Baltık Kuru Yük Endeksi’ndeki (BADI) düşüş trendinin devam edip etmeyeceğini küresel ekonomik koşulların gelişimine ve deniz taşımacılığı sektöründeki arz talep dengesinin nasıl şekilleneceğine bağlıdır. Sonuç olarak Baltık Kuru Yük Endeksi’ndeki düşüş Türkiye’nin ithalat ve ihracat maliyetlerinde avantaj sağlarken deniz taşımacılığında da karlılık baskısı yaratacaktır. Bu süreçte Türkiye’deki sektör paydaşlarının piyasa koşullarını yakından izleyerek stratejik planlamalarını yapmalarını, operasyonel maliyetlerini yönetmeleri ve dış ticarette rekabet avantajlarını değerlendirmeleri önemli” dedi.
“Tur tekneleri sayısı sınırlandırılmalı”
Konuşmasına İzmir’in taşımacılık sektörüne ilişkin değerlendirmeleriyle devam eden Öztürk, Bölgedeki günlük tur teknelerinde yığılma ve arz fazlası olduğu konusuna dikkat çekti. Öztürk, “Günlük tur ve dalış teknelerinde gereksiz bir yığılma inanılmaz bir arz var. Gerçek sektörü ve işi olmayan ama bir arayış içinde olan birçok girişimcinin en kısa yoldan yapabilecekleri bir iş gibi gördükleri, deniz turizmine ayak atmak, bir tekne alıp günlük tur teknesi veya dalış teknesi yapmak. Birçok teknemiz de yaşlı.
Standartların dışında olan tekneler çok ve birçoğu da sigorta yaptıramıyor. Seferihisar bölgesinde 70’ yakın tekne var. İnanılmaz bir rakam. O kadar turist ve günübirlikçi yok. Bu rakam inanılmaz rekabet de oluşturuyor. Fiyatlar yerin dibinde. Acaba bu sayının sınırlandırılabilmesi mümkün mü diye düşünüyoruz. O bölge pilot bölge olarak değerlendirilecek. Orada bir şeyler yapabilirsek Çeşme ve Didim’de de yapılandırmalar olabilir” diye konuştu.
“Alsancak Limanı 292 bin TEU elleçlemeye geriledi”

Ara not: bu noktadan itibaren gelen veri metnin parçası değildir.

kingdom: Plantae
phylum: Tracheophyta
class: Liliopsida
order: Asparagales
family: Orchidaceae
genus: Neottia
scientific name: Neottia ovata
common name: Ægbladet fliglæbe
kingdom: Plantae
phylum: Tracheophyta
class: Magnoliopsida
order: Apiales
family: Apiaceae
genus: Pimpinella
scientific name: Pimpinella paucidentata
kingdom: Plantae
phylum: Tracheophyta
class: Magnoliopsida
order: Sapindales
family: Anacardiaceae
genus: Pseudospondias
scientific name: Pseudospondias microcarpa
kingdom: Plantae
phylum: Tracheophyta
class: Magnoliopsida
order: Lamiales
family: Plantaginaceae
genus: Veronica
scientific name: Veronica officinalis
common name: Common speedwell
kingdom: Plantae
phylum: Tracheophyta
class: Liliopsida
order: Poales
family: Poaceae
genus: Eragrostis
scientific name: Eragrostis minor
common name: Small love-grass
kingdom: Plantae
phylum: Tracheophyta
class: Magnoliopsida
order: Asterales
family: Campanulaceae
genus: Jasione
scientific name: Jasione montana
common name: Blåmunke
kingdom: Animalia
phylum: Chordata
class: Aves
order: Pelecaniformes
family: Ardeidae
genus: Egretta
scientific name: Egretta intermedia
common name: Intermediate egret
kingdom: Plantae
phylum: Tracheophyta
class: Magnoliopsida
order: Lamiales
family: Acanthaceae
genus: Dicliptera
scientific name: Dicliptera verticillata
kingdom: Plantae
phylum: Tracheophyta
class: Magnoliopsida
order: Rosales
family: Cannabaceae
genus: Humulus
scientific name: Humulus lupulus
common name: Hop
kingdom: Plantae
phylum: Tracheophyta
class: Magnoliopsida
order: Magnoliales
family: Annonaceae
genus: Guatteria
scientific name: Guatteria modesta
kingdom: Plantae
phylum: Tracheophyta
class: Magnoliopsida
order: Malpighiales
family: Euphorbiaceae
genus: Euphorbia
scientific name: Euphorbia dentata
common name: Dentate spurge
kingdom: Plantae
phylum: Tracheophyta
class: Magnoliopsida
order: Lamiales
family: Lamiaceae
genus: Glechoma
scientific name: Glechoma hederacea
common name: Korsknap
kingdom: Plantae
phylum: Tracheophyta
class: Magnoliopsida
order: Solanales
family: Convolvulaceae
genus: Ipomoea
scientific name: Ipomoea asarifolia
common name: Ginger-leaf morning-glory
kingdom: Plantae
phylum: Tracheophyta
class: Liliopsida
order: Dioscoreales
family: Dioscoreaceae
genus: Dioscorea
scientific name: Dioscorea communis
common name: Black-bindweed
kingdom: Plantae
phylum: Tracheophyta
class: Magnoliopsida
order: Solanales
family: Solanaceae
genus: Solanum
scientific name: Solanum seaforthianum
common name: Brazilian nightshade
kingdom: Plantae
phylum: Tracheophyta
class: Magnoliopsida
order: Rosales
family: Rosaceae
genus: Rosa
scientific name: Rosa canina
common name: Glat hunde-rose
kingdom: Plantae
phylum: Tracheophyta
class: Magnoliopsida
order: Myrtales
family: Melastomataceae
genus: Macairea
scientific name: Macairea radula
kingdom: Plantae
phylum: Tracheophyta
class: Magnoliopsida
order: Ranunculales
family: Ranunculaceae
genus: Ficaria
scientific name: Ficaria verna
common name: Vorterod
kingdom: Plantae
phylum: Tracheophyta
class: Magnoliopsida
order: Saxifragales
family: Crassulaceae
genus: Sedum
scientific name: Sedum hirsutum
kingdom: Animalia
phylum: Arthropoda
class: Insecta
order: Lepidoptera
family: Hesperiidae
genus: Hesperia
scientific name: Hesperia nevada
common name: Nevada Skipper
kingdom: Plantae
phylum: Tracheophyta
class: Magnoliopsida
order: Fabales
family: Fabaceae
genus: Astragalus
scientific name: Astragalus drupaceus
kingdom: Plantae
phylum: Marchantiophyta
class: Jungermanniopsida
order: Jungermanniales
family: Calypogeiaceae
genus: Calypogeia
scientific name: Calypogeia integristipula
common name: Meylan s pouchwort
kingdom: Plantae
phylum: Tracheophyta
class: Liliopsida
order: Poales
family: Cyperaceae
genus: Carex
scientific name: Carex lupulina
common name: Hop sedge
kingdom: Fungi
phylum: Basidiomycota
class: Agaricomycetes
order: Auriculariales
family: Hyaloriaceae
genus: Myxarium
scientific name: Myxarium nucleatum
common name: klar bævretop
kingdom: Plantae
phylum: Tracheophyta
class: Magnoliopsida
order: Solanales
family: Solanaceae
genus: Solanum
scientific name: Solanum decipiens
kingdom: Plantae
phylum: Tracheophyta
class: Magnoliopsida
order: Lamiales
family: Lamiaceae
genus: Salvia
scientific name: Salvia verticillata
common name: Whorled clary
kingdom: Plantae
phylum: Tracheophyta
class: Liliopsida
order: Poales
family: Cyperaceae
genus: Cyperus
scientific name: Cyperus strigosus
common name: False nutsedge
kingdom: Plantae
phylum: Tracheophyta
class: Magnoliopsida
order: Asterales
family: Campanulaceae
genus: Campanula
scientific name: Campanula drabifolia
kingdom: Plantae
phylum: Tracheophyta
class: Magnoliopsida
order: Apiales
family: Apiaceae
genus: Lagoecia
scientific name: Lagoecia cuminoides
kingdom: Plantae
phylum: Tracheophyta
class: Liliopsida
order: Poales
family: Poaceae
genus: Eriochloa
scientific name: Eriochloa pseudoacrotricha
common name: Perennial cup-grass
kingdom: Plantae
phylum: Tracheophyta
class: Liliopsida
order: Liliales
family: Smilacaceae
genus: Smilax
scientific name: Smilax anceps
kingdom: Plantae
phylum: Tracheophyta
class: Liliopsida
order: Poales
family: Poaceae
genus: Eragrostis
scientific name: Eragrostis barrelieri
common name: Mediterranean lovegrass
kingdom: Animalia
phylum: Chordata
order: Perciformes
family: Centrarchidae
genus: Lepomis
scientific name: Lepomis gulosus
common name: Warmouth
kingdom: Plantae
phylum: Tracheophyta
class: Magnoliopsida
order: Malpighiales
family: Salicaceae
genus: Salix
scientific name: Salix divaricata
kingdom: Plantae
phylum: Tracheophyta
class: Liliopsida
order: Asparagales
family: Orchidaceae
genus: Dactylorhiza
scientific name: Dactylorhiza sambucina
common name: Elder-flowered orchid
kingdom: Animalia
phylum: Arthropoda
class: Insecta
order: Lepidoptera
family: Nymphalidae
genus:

İzmir Alsancak Limanı’nın özelleştirilemediğini ve yabancı firma ile görüşmelerin sona erdiğini hatırlatan Öztürk, “Alsancak Limanı yıllık yaklaşık 292 bin TEU elleçlemeye geriledi. Yeni talipliler olursa ne ala. Devletin de bazı noktalarda işin içinde olması gerektiğini düşünüyoruz, özellikle limanlarda. Devlete ait son 2 liman kaldı. Bu limanlar gerçekten çok önemli. İzmir Limanı her gün kan kaybediyor. Tarife belirlemede devlet limanları önemli bir kriter, ucu açık bir durum yok. Devletin belirlediği rakamlara diğer limanlar kendini ayarlıyor.
Bu ihracat ve ithalatçılarımız açısından da önemli bir konu. O yüzden İzmir Limanı’nın şu anki durumu iyi devam etmiyor. Mersin Limanı 2007 yılında özelleştirildi bugün 1 milyon 889 bin TEU elleçliyor ve inanılmaz bir trafik söz konusu. Aliağa Limanlarında elleçleme miktarı 2 milyon TEU bandını geçti. Bu çok güzel bir gelişme. Denizcilik sektörü ülkemiz için önemli bir döviz girdisi olmasının yanında bütün sektörlere katkısı olan lokomotif sektör olma özelliğini her zaman korumuştur. Denizcilik bilinçli bir şekilde kullanıldığı zaman ülke gelirinin artışını sağlamaktadır” dedi.
“Kruvaziyere beklenti az”
Kruvaziyer turizminde de istenen rakamlara ulaşılamadığını ifade eden Öztürk, “Tüm Türkiye’ye gelen kruvaziyer yolcu sayısı 1 milyon 889 bin. Bu rakam 2 milyon 250 bin idi, eski günleri yakalayacağız. Bölgemizde Kuşadası, İzmir, Dikili, Çeşme’yi değerlendirdiğinizde Türkiye’nin kruvaziyer kümelenmesi bu noktada. Kuşadası 821 bin, İzmir 171 bin İstanbul 439 bin, Çeşme 53 bin. Bölgemizde bu yolcuları ağırladık. Kuşadası limanı bu konuda çok profesyonelleşti. Meryem Ana ve Efes çok önemli bu noktada. Yeni sezonda beklentilerimiz az ama eksik kalan yanlış giden noktaları düzeltmek için çaba içindeyiz” dedi.